* ACTIVITY: Everything from the line containing "2022 | 8:27 AM |" through the line containing "2022 | 2:26 PM |" in the listing below should be copied exactly, and nothing more.

* DATA FOR ANALYSIS:
---

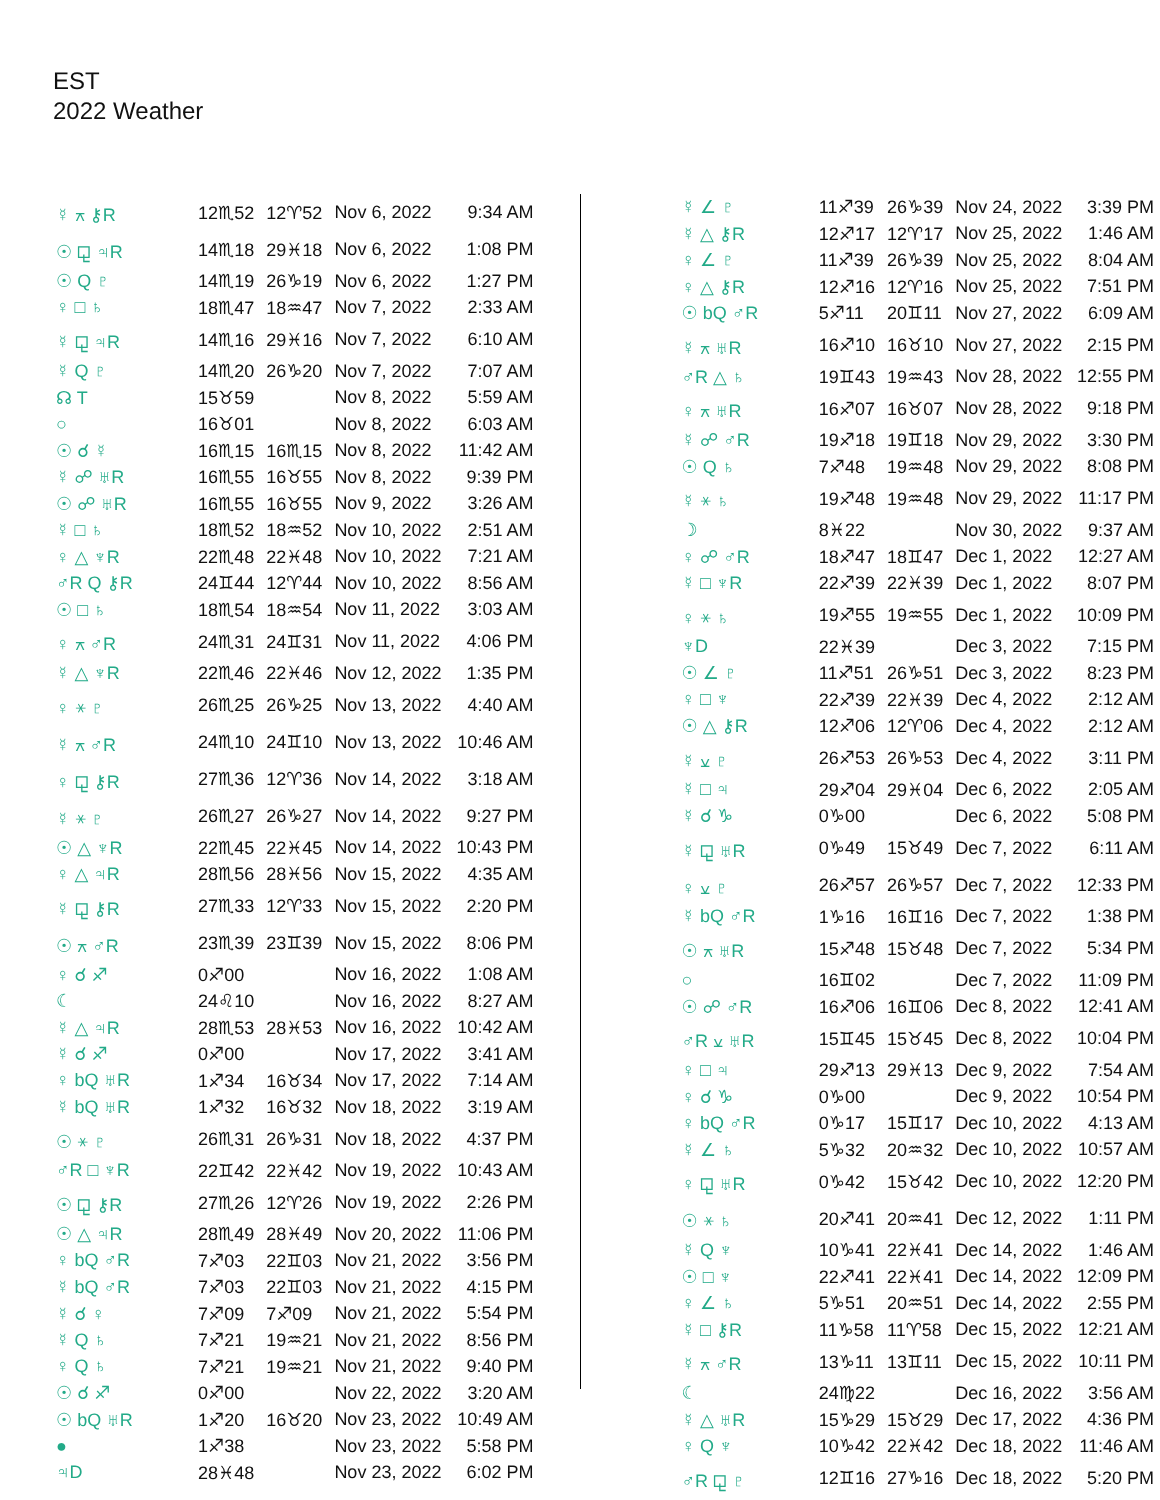EST
2022 Weather
| ☿ ⚻ ⚷R | 12♏52 | 12♈52 | Nov 6, 2022 | 9:34 AM |
| ☉ ⚼ ♃R | 14♏18 | 29♓18 | Nov 6, 2022 | 1:08 PM |
| ☉ Q ♇ | 14♏19 | 26♑19 | Nov 6, 2022 | 1:27 PM |
| ♀ □ ♄ | 18♏47 | 18♒47 | Nov 7, 2022 | 2:33 AM |
| ☿ ⚼ ♃R | 14♏16 | 29♓16 | Nov 7, 2022 | 6:10 AM |
| ☿ Q ♇ | 14♏20 | 26♑20 | Nov 7, 2022 | 7:07 AM |
| ☊ T | 15♉59 | | Nov 8, 2022 | 5:59 AM |
| ○ | 16♉01 | | Nov 8, 2022 | 6:03 AM |
| ☉ ☌ ☿ | 16♏15 | 16♏15 | Nov 8, 2022 | 11:42 AM |
| ☿ ☍ ♅R | 16♏55 | 16♉55 | Nov 8, 2022 | 9:39 PM |
| ☉ ☍ ♅R | 16♏55 | 16♉55 | Nov 9, 2022 | 3:26 AM |
| ☿ □ ♄ | 18♏52 | 18♒52 | Nov 10, 2022 | 2:51 AM |
| ♀ △ ♆R | 22♏48 | 22♓48 | Nov 10, 2022 | 7:21 AM |
| ♂R Q ⚷R | 24♊44 | 12♈44 | Nov 10, 2022 | 8:56 AM |
| ☉ □ ♄ | 18♏54 | 18♒54 | Nov 11, 2022 | 3:03 AM |
| ♀ ⚻ ♂R | 24♏31 | 24♊31 | Nov 11, 2022 | 4:06 PM |
| ☿ △ ♆R | 22♏46 | 22♓46 | Nov 12, 2022 | 1:35 PM |
| ♀ ⚹ ♇ | 26♏25 | 26♑25 | Nov 13, 2022 | 4:40 AM |
| ☿ ⚻ ♂R | 24♏10 | 24♊10 | Nov 13, 2022 | 10:46 AM |
| ♀ ⚼ ⚷R | 27♏36 | 12♈36 | Nov 14, 2022 | 3:18 AM |
| ☿ ⚹ ♇ | 26♏27 | 26♑27 | Nov 14, 2022 | 9:27 PM |
| ☉ △ ♆R | 22♏45 | 22♓45 | Nov 14, 2022 | 10:43 PM |
| ♀ △ ♃R | 28♏56 | 28♓56 | Nov 15, 2022 | 4:35 AM |
| ☿ ⚼ ⚷R | 27♏33 | 12♈33 | Nov 15, 2022 | 2:20 PM |
| ☉ ⚻ ♂R | 23♏39 | 23♊39 | Nov 15, 2022 | 8:06 PM |
| ♀ ☌ ♐ | 0♐00 | | Nov 16, 2022 | 1:08 AM |
| ☾ | 24♌10 | | Nov 16, 2022 | 8:27 AM |
| ☿ △ ♃R | 28♏53 | 28♓53 | Nov 16, 2022 | 10:42 AM |
| ☿ ☌ ♐ | 0♐00 | | Nov 17, 2022 | 3:41 AM |
| ♀ bQ ♅R | 1♐34 | 16♉34 | Nov 17, 2022 | 7:14 AM |
| ☿ bQ ♅R | 1♐32 | 16♉32 | Nov 18, 2022 | 3:19 AM |
| ☉ ⚹ ♇ | 26♏31 | 26♑31 | Nov 18, 2022 | 4:37 PM |
| ♂R □ ♆R | 22♊42 | 22♓42 | Nov 19, 2022 | 10:43 AM |
| ☉ ⚼ ⚷R | 27♏26 | 12♈26 | Nov 19, 2022 | 2:26 PM |
| ☉ △ ♃R | 28♏49 | 28♓49 | Nov 20, 2022 | 11:06 PM |
| ♀ bQ ♂R | 7♐03 | 22♊03 | Nov 21, 2022 | 3:56 PM |
| ☿ bQ ♂R | 7♐03 | 22♊03 | Nov 21, 2022 | 4:15 PM |
| ☿ ☌ ♀ | 7♐09 | 7♐09 | Nov 21, 2022 | 5:54 PM |
| ☿ Q ♄ | 7♐21 | 19♒21 | Nov 21, 2022 | 8:56 PM |
| ♀ Q ♄ | 7♐21 | 19♒21 | Nov 21, 2022 | 9:40 PM |
| ☉ ☌ ♐ | 0♐00 | | Nov 22, 2022 | 3:20 AM |
| ☉ bQ ♅R | 1♐20 | 16♉20 | Nov 23, 2022 | 10:49 AM |
| ● | 1♐38 | | Nov 23, 2022 | 5:58 PM |
| ♃D | 28♓48 | | Nov 23, 2022 | 6:02 PM |
| ☿ ∠ ♇ | 11♐39 | 26♑39 | Nov 24, 2022 | 3:39 PM |
| ☿ △ ⚷R | 12♐17 | 12♈17 | Nov 25, 2022 | 1:46 AM |
| ♀ ∠ ♇ | 11♐39 | 26♑39 | Nov 25, 2022 | 8:04 AM |
| ♀ △ ⚷R | 12♐16 | 12♈16 | Nov 25, 2022 | 7:51 PM |
| ☉ bQ ♂R | 5♐11 | 20♊11 | Nov 27, 2022 | 6:09 AM |
| ☿ ⚻ ♅R | 16♐10 | 16♉10 | Nov 27, 2022 | 2:15 PM |
| ♂R △ ♄ | 19♊43 | 19♒43 | Nov 28, 2022 | 12:55 PM |
| ♀ ⚻ ♅R | 16♐07 | 16♉07 | Nov 28, 2022 | 9:18 PM |
| ☿ ☍ ♂R | 19♐18 | 19♊18 | Nov 29, 2022 | 3:30 PM |
| ☉ Q ♄ | 7♐48 | 19♒48 | Nov 29, 2022 | 8:08 PM |
| ☿ ⚹ ♄ | 19♐48 | 19♒48 | Nov 29, 2022 | 11:17 PM |
| ☽ | 8♓22 | | Nov 30, 2022 | 9:37 AM |
| ♀ ☍ ♂R | 18♐47 | 18♊47 | Dec 1, 2022 | 12:27 AM |
| ☿ □ ♆R | 22♐39 | 22♓39 | Dec 1, 2022 | 8:07 PM |
| ♀ ⚹ ♄ | 19♐55 | 19♒55 | Dec 1, 2022 | 10:09 PM |
| ♆D | 22♓39 | | Dec 3, 2022 | 7:15 PM |
| ☉ ∠ ♇ | 11♐51 | 26♑51 | Dec 3, 2022 | 8:23 PM |
| ♀ □ ♆ | 22♐39 | 22♓39 | Dec 4, 2022 | 2:12 AM |
| ☉ △ ⚷R | 12♐06 | 12♈06 | Dec 4, 2022 | 2:12 AM |
| ☿ ⚺ ♇ | 26♐53 | 26♑53 | Dec 4, 2022 | 3:11 PM |
| ☿ □ ♃ | 29♐04 | 29♓04 | Dec 6, 2022 | 2:05 AM |
| ☿ ☌ ♑ | 0♑00 | | Dec 6, 2022 | 5:08 PM |
| ☿ ⚼ ♅R | 0♑49 | 15♉49 | Dec 7, 2022 | 6:11 AM |
| ♀ ⚺ ♇ | 26♐57 | 26♑57 | Dec 7, 2022 | 12:33 PM |
| ☿ bQ ♂R | 1♑16 | 16♊16 | Dec 7, 2022 | 1:38 PM |
| ☉ ⚻ ♅R | 15♐48 | 15♉48 | Dec 7, 2022 | 5:34 PM |
| ○ | 16♊02 | | Dec 7, 2022 | 11:09 PM |
| ☉ ☍ ♂R | 16♐06 | 16♊06 | Dec 8, 2022 | 12:41 AM |
| ♂R ⚺ ♅R | 15♊45 | 15♉45 | Dec 8, 2022 | 10:04 PM |
| ♀ □ ♃ | 29♐13 | 29♓13 | Dec 9, 2022 | 7:54 AM |
| ♀ ☌ ♑ | 0♑00 | | Dec 9, 2022 | 10:54 PM |
| ♀ bQ ♂R | 0♑17 | 15♊17 | Dec 10, 2022 | 4:13 AM |
| ☿ ∠ ♄ | 5♑32 | 20♒32 | Dec 10, 2022 | 10:57 AM |
| ♀ ⚼ ♅R | 0♑42 | 15♉42 | Dec 10, 2022 | 12:20 PM |
| ☉ ⚹ ♄ | 20♐41 | 20♒41 | Dec 12, 2022 | 1:11 PM |
| ☿ Q ♆ | 10♑41 | 22♓41 | Dec 14, 2022 | 1:46 AM |
| ☉ □ ♆ | 22♐41 | 22♓41 | Dec 14, 2022 | 12:09 PM |
| ♀ ∠ ♄ | 5♑51 | 20♒51 | Dec 14, 2022 | 2:55 PM |
| ☿ □ ⚷R | 11♑58 | 11♈58 | Dec 15, 2022 | 12:21 AM |
| ☿ ⚻ ♂R | 13♑11 | 13♊11 | Dec 15, 2022 | 10:11 PM |
| ☾ | 24♍22 | | Dec 16, 2022 | 3:56 AM |
| ☿ △ ♅R | 15♑29 | 15♉29 | Dec 17, 2022 | 4:36 PM |
| ♀ Q ♆ | 10♑42 | 22♓42 | Dec 18, 2022 | 11:46 AM |
| ♂R ⚼ ♇ | 12♊16 | 27♑16 | Dec 18, 2022 | 5:20 PM |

---

* REPLY TO THE TASK:
| ☾ | 24♌10 | | Nov 16, 2022 | 8:27 AM |
| ☿ △ ♃R | 28♏53 | 28♓53 | Nov 16, 2022 | 10:42 AM |
| ☿ ☌ ♐ | 0♐00 | | Nov 17, 2022 | 3:41 AM |
| ♀ bQ ♅R | 1♐34 | 16♉34 | Nov 17, 2022 | 7:14 AM |
| ☿ bQ ♅R | 1♐32 | 16♉32 | Nov 18, 2022 | 3:19 AM |
| ☉ ⚹ ♇ | 26♏31 | 26♑31 | Nov 18, 2022 | 4:37 PM |
| ♂R □ ♆R | 22♊42 | 22♓42 | Nov 19, 2022 | 10:43 AM |
| ☉ ⚼ ⚷R | 27♏26 | 12♈26 | Nov 19, 2022 | 2:26 PM |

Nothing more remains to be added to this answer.